Washington - Hollywood hailed a major victory after being given the all-clear on Thursday to use drones for film and television production, paving the way for more unmanned aerial systems in American skies.
Six photo and video production companies will be exempt from the Federal Aviation Administration's (FAA) de facto ban on the commercial use of drones, as long as they go no higher than 400 feet (120m) and remain within the confines of a production set.
Operators must also hold a private pilot's certificate and keep their unmanned aerial systems (UAS) within sight at all times.
"This is a big deal for us today," said Chris Dodd of the Motion Picture Association of America.
Previously, Hollywood had to go abroad to use drones to capture scenes for blockbusters.

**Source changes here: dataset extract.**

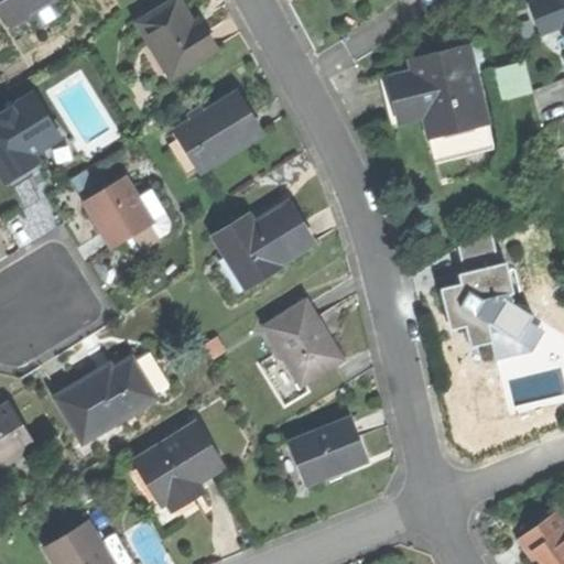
[(0,0),(0,6),(11,23),(47,0),(0,0)]
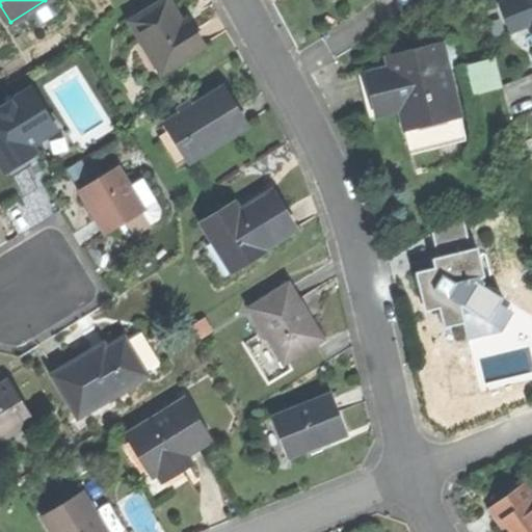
[(158,0),(127,20),(160,73),(204,47),(186,18),(181,21),(175,11),(167,0),(158,0)]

"Now we'll be able to do this at home in the United States," said Dodd.
"That will make a terrific difference," he said, adding that the move could create jobs and keep production spending on US soil.
Until now, US civil aviation authorities have all but banned the use of drones for commercial purposes.
But other countries have been quicker to embrace ways in which drones can be used.
"Today's announcement is a significant milestone in broadening commercial UAS use while ensuring we maintain our world-class safety record in all forms of flight," said Anthony Foxx, US Transportation Secretary.
"These companies are blazing a trail that others are already following, offering the promise of new advances in agriculture and utility safety and maintenance."
FAA chief Michael Huerta said the movie industry exemption created a roadmap for his agency to set up similar arrangements in other sectors.
"It's a major step forward," he said, adding that the FAA would be ruling on about 40 other drone use petitions from other industrial sectors in the coming weeks and months.